WHAT YOU HAVE TO DO —
Return all the data below as it stands, minus the pictures.
──────── PROVIDED ENTRIES
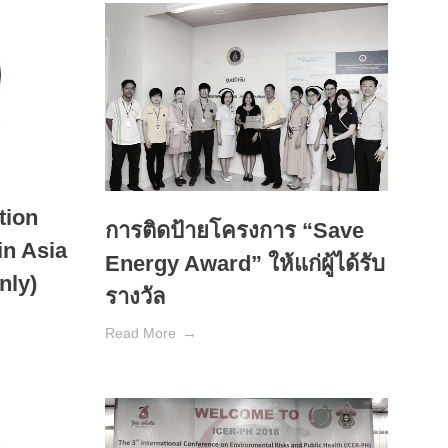
tion
การติดป้ายโครงการ “Save
in Asia
Energy Award” ให้แก่ผู้ได้รับ
nly)
รางวัล
Read More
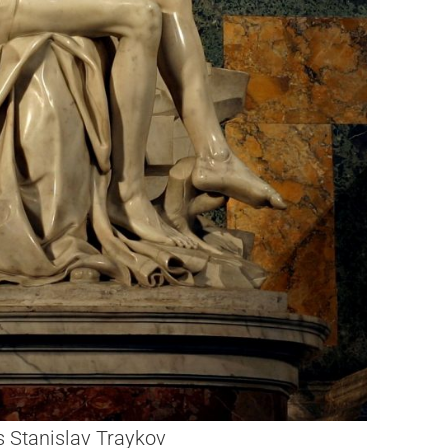
Stanislav Traykov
────────────────
RESULT OF THIS EXERCISE —
tion
การติดป้ายโครงการ “Save
in Asia
Energy Award” ให้แก่ผู้ได้รับ
nly)
รางวัล
Read More
Stanislav Traykov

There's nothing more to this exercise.